Chicago faces an imminent deadline to sign up more students for COVID testing

A pair of hands wearing gloves places droplets into a rapid COVID test.
The Chicago school district is trying to hit the reset button on a fumbled COVID testing rollout that, in part, contributed to a weeklong impasse with its teachers union.  (Patrick T. Fallon / AFP via Getty Images)

Facing a Feb. 1 deadline for full participation in its COVID surveillance testing program, Chicago Public Schools is allowing educators to get verbal consent from parents and is working with partner organizations to help with translation assistance to boost opt-in rates.

The district is trying to hit the reset button on a fumbled COVID testing rollout that, in part, contributed to a weeklong impasse with its teachers union. Per the agreement reached with the union, the district and its teachers are required to work together. 

How the departure of the district’s chief medical officer, Kenneth Fox, will impact the testing push is not yet clear. Fox will retire effective February, according to the Chicago Sun-Times.

As of Friday, the district had 83,000 students signed up for testing, which is just under a third of the students in its district-run schools. That’s more than double the number of students it had signed up in December, but significantly short of its goal of getting 100% of students signed up for school-based COVID testing. 

CEO Pedro Martinez last week said the district continued to work to ramp up its testing consent and capacity to ensure campus safety. The district hit a milestone by carrying out 17,000 tests in one day and 36,000 tests during a span of three days, Martinez said.

Opt-in rates for school-based testing vary widely by school, with some South and West Side campuses having fewer than five students opting in. At more than 200 schools, the opt-in COVID testing rates fall short of the district’s previous 10% threshold among students opting in for testing. At 70 schools, 10 or fewer students are enrolled in the school-based testing program, according to Chalkbeat analysis of data obtained through a public records request. Parents have pointed to a complicated opt-in form, language barriers, and a lack of communication as among the problems with buy-in.

Testing capacity and opt-in rates among students were a point of concern in the negotiations between the district and teachers union, and in the coming weeks will be a focus as the district seeks to fix the flaws in the testing program, boost sign-ups among reluctant parents, and deliver more tests throughout the district.

The new agreement between Chicago Teachers Union and the district has allowed rank and file members to obtain verbal parental consent, while helping parents circumvent the “obstructive registration process,” said Chris Geovanis, a CTU spokesperson. “We’ve seen the numbers more than double thanks to members’ hard work,” Geovanis said. 
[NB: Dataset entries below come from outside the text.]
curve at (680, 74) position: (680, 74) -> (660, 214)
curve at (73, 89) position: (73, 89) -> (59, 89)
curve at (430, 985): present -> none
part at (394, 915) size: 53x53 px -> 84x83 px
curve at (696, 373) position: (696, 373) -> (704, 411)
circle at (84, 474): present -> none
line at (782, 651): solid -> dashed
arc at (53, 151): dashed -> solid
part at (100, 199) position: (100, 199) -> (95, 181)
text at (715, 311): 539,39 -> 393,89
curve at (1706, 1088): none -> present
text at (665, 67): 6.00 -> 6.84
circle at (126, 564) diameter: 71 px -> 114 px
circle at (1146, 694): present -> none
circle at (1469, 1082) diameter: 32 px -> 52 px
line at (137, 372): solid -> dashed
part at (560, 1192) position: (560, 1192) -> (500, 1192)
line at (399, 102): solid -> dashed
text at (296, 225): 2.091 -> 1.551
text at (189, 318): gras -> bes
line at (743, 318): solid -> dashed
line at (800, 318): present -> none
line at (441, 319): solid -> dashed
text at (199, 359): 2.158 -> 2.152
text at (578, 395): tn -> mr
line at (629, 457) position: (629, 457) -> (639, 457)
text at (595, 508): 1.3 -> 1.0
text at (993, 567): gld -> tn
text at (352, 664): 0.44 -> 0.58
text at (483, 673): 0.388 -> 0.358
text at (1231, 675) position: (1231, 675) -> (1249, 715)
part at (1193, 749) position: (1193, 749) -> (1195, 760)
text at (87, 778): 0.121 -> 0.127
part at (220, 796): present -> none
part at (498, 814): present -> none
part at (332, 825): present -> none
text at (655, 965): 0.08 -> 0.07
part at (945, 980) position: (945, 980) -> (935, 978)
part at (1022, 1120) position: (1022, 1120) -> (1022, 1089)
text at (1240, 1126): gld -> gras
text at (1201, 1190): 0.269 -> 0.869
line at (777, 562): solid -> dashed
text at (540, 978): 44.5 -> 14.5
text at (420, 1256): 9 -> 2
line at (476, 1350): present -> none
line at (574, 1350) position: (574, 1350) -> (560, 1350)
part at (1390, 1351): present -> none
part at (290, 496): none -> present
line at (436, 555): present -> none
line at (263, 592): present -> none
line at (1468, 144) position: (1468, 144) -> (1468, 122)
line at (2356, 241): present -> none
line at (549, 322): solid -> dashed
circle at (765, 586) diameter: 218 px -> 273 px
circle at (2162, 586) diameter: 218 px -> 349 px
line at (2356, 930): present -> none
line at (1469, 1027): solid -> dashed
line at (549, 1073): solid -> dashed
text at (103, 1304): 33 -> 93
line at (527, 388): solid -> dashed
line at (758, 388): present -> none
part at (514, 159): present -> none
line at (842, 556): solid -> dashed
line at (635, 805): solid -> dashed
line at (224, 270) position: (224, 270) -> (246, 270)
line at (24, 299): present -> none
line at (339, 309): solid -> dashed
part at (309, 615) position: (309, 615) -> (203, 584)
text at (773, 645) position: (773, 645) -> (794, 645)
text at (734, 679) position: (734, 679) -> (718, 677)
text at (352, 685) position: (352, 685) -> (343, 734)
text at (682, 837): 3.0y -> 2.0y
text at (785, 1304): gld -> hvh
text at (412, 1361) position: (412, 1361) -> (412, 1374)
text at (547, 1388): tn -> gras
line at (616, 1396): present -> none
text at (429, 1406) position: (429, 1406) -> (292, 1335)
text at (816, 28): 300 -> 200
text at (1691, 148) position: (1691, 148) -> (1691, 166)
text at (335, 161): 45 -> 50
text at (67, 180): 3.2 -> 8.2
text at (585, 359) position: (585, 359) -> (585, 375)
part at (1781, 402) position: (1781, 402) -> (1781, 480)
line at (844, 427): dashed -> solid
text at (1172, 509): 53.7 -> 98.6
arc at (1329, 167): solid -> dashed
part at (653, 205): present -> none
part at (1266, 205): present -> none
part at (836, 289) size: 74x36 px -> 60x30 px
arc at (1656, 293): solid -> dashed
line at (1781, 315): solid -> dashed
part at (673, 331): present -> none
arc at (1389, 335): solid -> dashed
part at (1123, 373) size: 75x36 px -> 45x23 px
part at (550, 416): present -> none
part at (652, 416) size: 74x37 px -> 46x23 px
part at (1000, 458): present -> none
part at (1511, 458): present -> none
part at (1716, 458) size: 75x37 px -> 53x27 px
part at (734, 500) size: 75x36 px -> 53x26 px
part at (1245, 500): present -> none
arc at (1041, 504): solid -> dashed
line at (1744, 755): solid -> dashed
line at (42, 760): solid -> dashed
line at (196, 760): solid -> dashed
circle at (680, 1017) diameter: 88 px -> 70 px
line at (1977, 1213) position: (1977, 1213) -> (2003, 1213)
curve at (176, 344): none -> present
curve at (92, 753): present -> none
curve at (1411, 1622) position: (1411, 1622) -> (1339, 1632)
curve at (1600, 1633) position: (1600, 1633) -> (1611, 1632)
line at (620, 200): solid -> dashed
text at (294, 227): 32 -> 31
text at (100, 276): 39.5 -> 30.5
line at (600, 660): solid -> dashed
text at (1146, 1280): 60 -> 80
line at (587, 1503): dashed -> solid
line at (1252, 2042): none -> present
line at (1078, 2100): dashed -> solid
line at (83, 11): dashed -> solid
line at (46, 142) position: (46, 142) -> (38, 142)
Still, Geovanis said much more could be done.

Chicago Public Schools said that, in addition to allowing verbal consent from parents, it is using its Family and Community Engagement department to reach households in areas with highest testing needs. Specialists will continue working with the district to increase outreach, build awareness around the opt-in process, and distribute information around the school-based testing program. Testing consent pages will be translated into Spanish, Chinese, Urdu, Polish, and Arabic, the district said in an email statement.

Leveraging a network of more than 60 partners, FACE has worked to ensure community leaders are helping encourage families to opt into weekly testing,” the district said in a statement.

The district also will use rapid tests, purchased from the governor’s office, to help reach the district’s goal of testing at least 10% of all consented students at each school. The district shipped rapid tests to schools to help staff test at home. Nurses and other school staff will help administer on-site COVID tests for students.

The district said it spent more than $1.8 million on the additional 350,000 COVID tests.